Bombeiros a 2,80 euros à hora

Não é difícil encontrar serviços de “pet sitting” ou de limpezas domésticas cobrados entre 10 e 20 euros por hora. No entanto, os bombeiros que integram o Dispositivo Especial de Combate a Incêndios Rurais (DECIR) recebem apenas 2,80 euros por hora, e os seus comandantes 3,26 euros. Este contraste diz muito sobre o tipo de serviço que o país quer para combater os incêndios.

Sete anos após os trágico verão de 2017, em que os fogos florestais resultaram na perda de 50 vidas, Portugal ainda não possui um serviço de combate a incêndios adequadamente profissionalizado e remunerado, compatível com o risco e com a importância da profissão de bombeiro. Como é possível que ainda não exista no país um serviço de bombeiros com um sistema de recrutamento sólido, com formação e com remuneração à altura?

Se Portugal e as empresas tecnológicas portuguesas já desenvolvem capacidades de prevenção e combate aos incêndios, onde é que estão a ser aplicadas? O que mais é preciso acontecer para apostarmos nas nossas capacidades? Quantas mais pessoas têm de morrer? Quantos mais hectares têm de ser queimados, casas e negócios destruídos?

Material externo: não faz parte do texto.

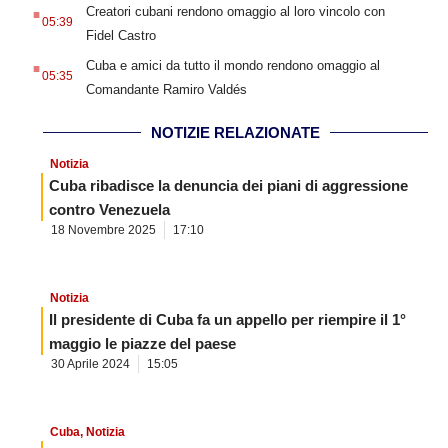
.
Creatori cubani rendono omaggio al loro vincolo con
05:39
Fidel Castro
.
Cuba e amici da tutto il mondo rendono omaggio al
05:35
Comandante Ramiro Valdés
NOTIZIE RELAZIONATE
Notizia
Cuba ribadisce la denuncia dei piani di aggressione
contro Venezuela
18 Novembre 2025
17:10
Notizia
Il presidente di Cuba fa un appello per riempire il 1°
maggio le piazze del paese
30 Aprile 2024
15:05
Cuba
,
Notizia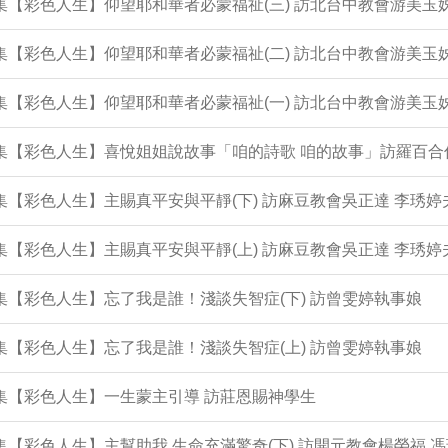
3集【彩色人生】仰望耶和華者必蒙福祉(三) 訪北台中教會游美玉
2集【彩色人生】仰望耶和華者必蒙福祉(二) 訪北台中教會游美玉
1集【彩色人生】仰望耶和華者必蒙福祉(一) 訪北台中教會游美玉
0集【彩色人生】喜悅姐姐說故事「咱的詩歌 咱的故事」訪羅百合
9集【彩色人生】主賜真平安與平靜(下) 訪麻豆教會吳正達 李琇婷
8集【彩色人生】主賜真平安與平靜(上) 訪麻豆教會吳正達 李琇婷
7集【彩色人生】忘了我是誰！淺談失智症(下) 訪曾雯婷執事娘
6集【彩色人生】忘了我是誰！淺談失智症(上) 訪曾雯婷執事娘
5集【彩色人生】一生蒙主引導 訪莊恩賜神學生
4集【彩色人生】主幫助我 生命充滿驚奇(下) 訪開元教會楊榮福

Portugal tem capacidade para mais. Por exemplo, a Introsys criou um software de visão artificial usado na monitorização de áreas afetadas pelos incêndios, e a Tekever, também tem tecnologia para drones que podem apoiar a Proteção Civil. Onde está o investimento para o desenvolvimento e para a industrialização deste tipo de tecnologias portuguesas? São empresas e engenheiros portugueses que desenvolvem estas soluções. Porque não aproveitamos estas capacidades nacionais para combater um problema que assola o país todos os anos?

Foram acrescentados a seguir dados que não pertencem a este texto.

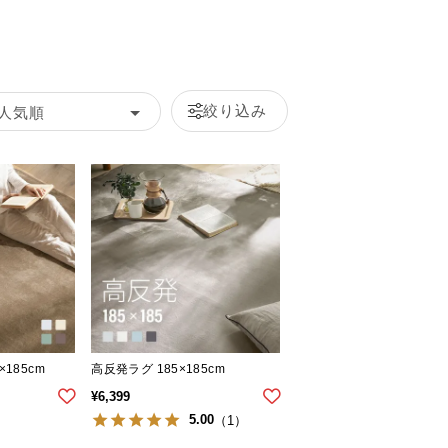
絞り込み
人気順
185cm
高反発ラグ 185×185cm
¥
6,399
5.00
（1）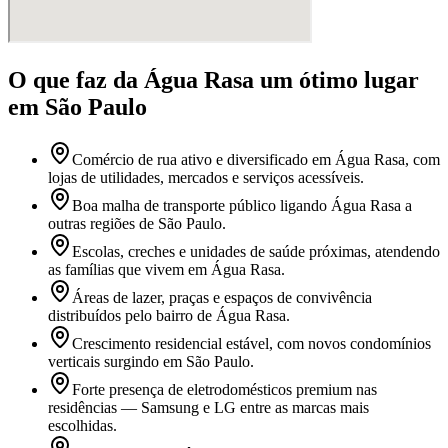
O que faz
da Água Rasa
um ótimo lugar
em São Paulo
Comércio de rua ativo e diversificado em Água Rasa, com
lojas de utilidades, mercados e serviços acessíveis.
Boa malha de transporte público ligando Água Rasa a
outras regiões de São Paulo.
Escolas, creches e unidades de saúde próximas, atendendo
as famílias que vivem em Água Rasa.
Áreas de lazer, praças e espaços de convivência
distribuídos pelo bairro de Água Rasa.
Crescimento residencial estável, com novos condomínios
verticais surgindo em São Paulo.
Forte presença de eletrodomésticos premium nas
residências — Samsung e LG entre as marcas mais
escolhidas.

Trata-se de produtos que já têm conceitos comprovados, o Governo conhece-os, sabe da sua existência, e estas empresas estão referenciadas na Base Tecnológica e Industrial de Defesa Nacional. Porque continuamos a ignorar a capacidade tecnológica portuguesa quando o país mais precisa?

A Agência para a Gestão Integrada de Fogos Rurais (AGIF), também criada em 2017 para coordenar a gestão dos fogos rurais, tem feito avanços, mas a realidade mostra que ainda há muito a fazer. A profissionalização dos bombeiros continua adiada, assim como ações eficazes para a gestão das florestas. É irrealista pensar que campanhas publicitárias, ou coimas vão resolver a falta de limpeza nas florestas privadas. Na realidade, são necessários incentivos que permitam aos privados obter retorno suficiente para investir nas florestas, e não estou a falar de subsídios, mas sim de rentabilizá-las por exemplo no mercado de carbono, ou noutras soluções que já existem.

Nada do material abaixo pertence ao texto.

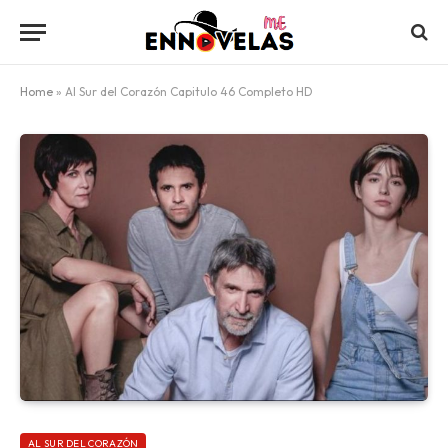
Home
»
Al Sur del Corazón Capitulo 46 Completo HD
AL SUR DEL CORAZÓN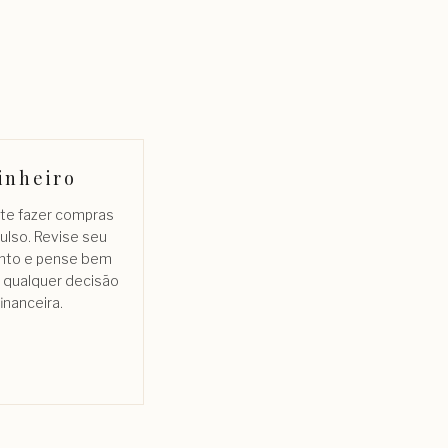
inheiro
ite fazer compras
ulso. Revise seu
nto e pense bem
 qualquer decisão
financeira.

O que está em causa não é apenas o combate aos incêndios, mas sim uma visão sobre o papel dos bombeiros e da gestão das nossas florestas. Continuar a remunerar quem arrisca a vida por 2,80 euros à hora é desvalorizar o sacrifício e o esforço de quem nos protege. É essencial investir não só na profissionalização e na valorização dos bombeiros, mas também em tecnologias nacionais que já existem e podem fazer a diferença. A solução passa por uma visão integrada, que inclua uma aposta séria na prevenção, no uso da tecnologia e no incentivo à gestão sustentável das nossas florestas. Só assim podemos travar este flagelo que, ano após ano, ameaça vidas, bens e o nosso património natural.